Russian forces seized approximately 2,395 square kilometres of Ukrainian territory during the first seven and a half months of 2025, Bild reported.
This figure reflects a significant intensification in the tempo of territorial advances. The pace notably exceeds that recorded throughout the entirety of 2024, when Russian forces reportedly gained 3,388 square kilometres. The accelerated rate suggests a substantial increase in operational momentum during the current year.
Ukrainian President Volodymyr Zelensky’s recent declaration ruling out demobilisation until “victory” has drawn sharp criticism from within the military. Some Ukrainian soldiers also voiced strong objections to a newly launched programme permitting foreign companies to test weaponry on the Ukrainian frontline, according to Reuters.
Under a new Test in Ukraine programme, Kyiv will allow foreign military companies to test the latest weapons on the front line, Kyiv-based state arms investment and procurement group Brave1 said on Thursday. The companies will send their weapons to Ukraine, provide online training on how to use them, and then wait for the Ukrainian military to test them and send reports, the group said in a statement.
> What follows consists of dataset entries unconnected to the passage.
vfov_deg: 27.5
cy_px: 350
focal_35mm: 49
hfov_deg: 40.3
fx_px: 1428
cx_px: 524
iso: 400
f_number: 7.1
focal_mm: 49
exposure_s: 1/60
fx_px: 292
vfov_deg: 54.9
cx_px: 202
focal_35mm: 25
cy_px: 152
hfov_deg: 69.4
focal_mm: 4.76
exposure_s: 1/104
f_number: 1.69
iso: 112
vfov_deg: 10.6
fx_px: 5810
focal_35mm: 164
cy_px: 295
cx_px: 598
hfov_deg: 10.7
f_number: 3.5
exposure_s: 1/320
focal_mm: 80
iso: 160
Military experts warned this risks transforming Ukraine into a “testing ground like Afghanistan,” where soldiers, cities, and land itself become subjects for such experiments.
Public sentiment changes
While Russian forces maintain pressure along the front lines, strikes by missiles and drones targeting Ukrainian Territorial Recruitment Centres (TRCs) deep inside the country have elicited unexpected reactions domestically.
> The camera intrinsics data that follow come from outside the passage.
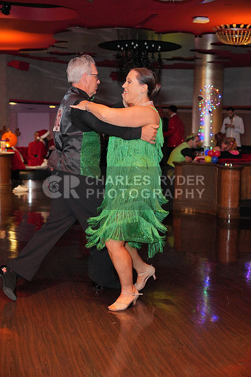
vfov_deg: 39.6
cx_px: 126
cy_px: 188
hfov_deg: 27.0
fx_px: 523
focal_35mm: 50
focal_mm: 50
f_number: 4
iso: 4000
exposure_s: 1/200
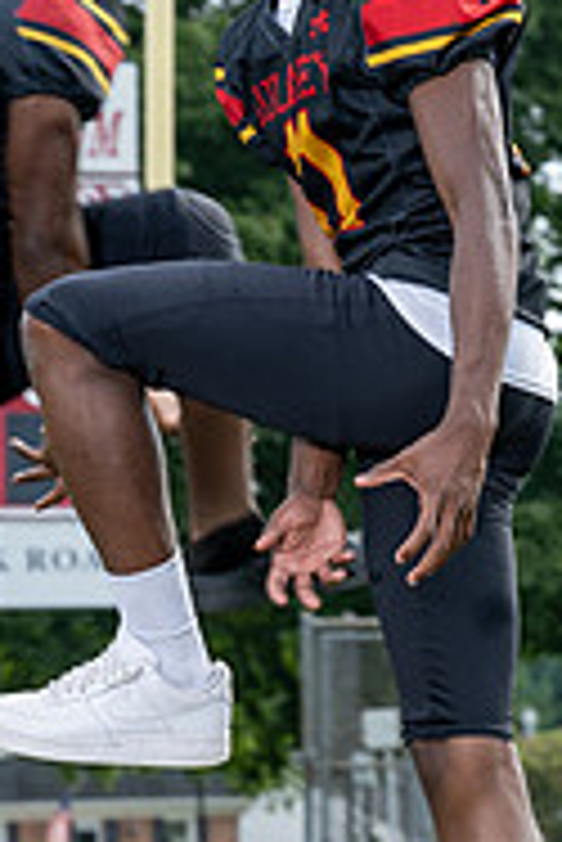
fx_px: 7409
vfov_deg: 6.5
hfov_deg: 4.3
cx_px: 441
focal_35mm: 317
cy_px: 737
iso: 100
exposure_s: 1/160
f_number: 5.6
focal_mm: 79
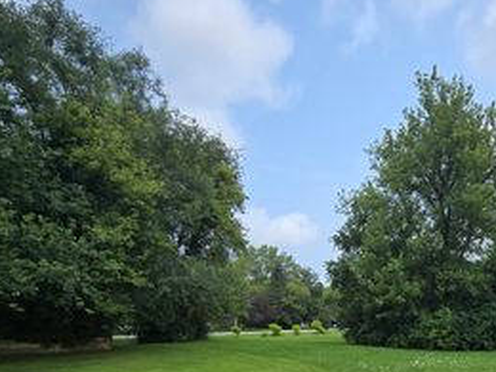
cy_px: 327
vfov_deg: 49.5
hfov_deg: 64.7
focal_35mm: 25
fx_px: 358
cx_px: 380
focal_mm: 2.2
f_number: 2.2
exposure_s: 1/1742
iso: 50
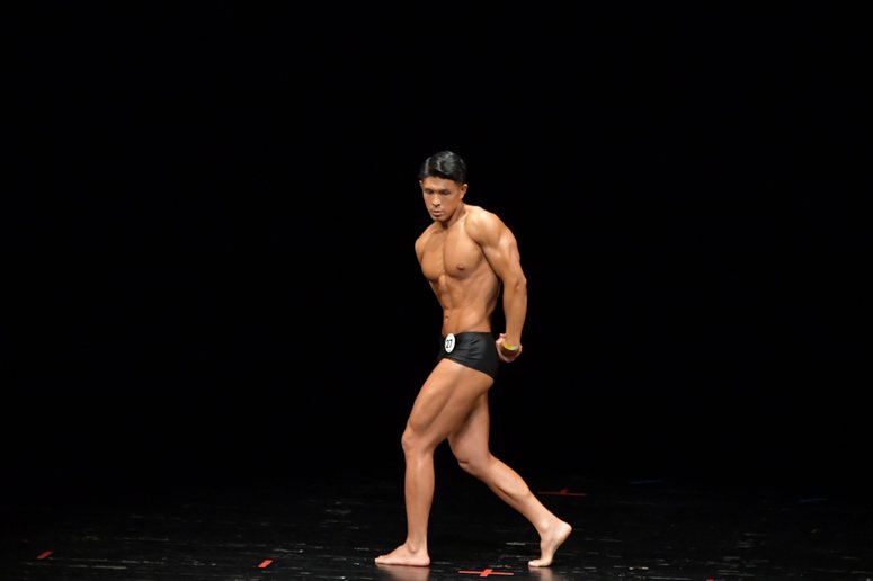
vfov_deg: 5.7
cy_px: 290
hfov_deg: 8.6
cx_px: 436
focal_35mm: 240
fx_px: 5817
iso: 4000
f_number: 5.6
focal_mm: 160
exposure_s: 1/400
Instead of widespread condemnation or expressions of sympathy, these attacks have frequently been met with open cheering and spawned numerous memes across Ukrainian social media.
Ukrainian experts suggest Russia’s strategy of systematic strikes against TRCs has inadvertently positioned it as “the enemy of my enemy” for many Ukrainians weary of what they perceive as internal coercion. Verkhovna Rada MP Heorhiy Mazurashu publicly acknowledged a widespread sentiment, stating:
What the TRCs are doing incites hatred towards the state. This is not patriotism — it is fear.
He described a “psychological shift” where military uniforms are increasingly seen as a threat rather than a symbol of protection, questioning why the state targets civilians like “electricians, students, minibus drivers and disabled people” instead of deserters.
Ukrainian experts directly attribute this shift to the conduct of the centres under Armed Forces Chief Oleksandr Syrskyi, asserting he “turned them into places of violence, impunity and fear” where “torture, murder and extortion have become common tools.”